_Dataset_:
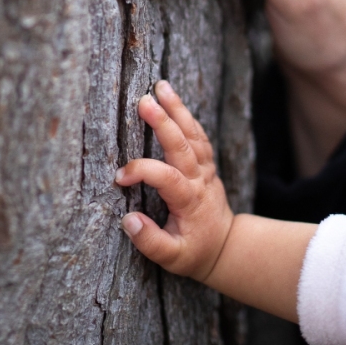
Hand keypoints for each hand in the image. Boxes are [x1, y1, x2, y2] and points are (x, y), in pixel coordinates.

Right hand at [116, 82, 315, 318]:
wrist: (226, 247)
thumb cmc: (194, 252)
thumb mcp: (172, 258)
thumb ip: (150, 242)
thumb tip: (129, 220)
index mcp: (190, 200)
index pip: (167, 177)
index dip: (142, 171)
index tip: (120, 177)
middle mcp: (200, 179)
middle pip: (183, 145)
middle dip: (164, 122)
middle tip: (144, 101)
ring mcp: (206, 169)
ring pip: (193, 134)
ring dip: (178, 109)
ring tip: (161, 86)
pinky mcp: (206, 164)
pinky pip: (198, 135)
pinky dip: (187, 116)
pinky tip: (173, 99)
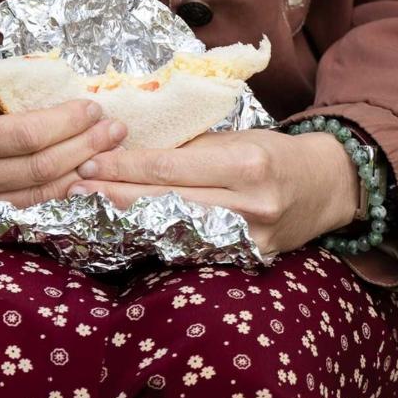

_Problem to solve_: What lines in the material above hold the word "thumb"? Pull them out.

_Response area_:
thumb cmc: (194, 252)
thumb mcp: (172, 258)
thumb ip: (150, 242)
thumb tip: (129, 220)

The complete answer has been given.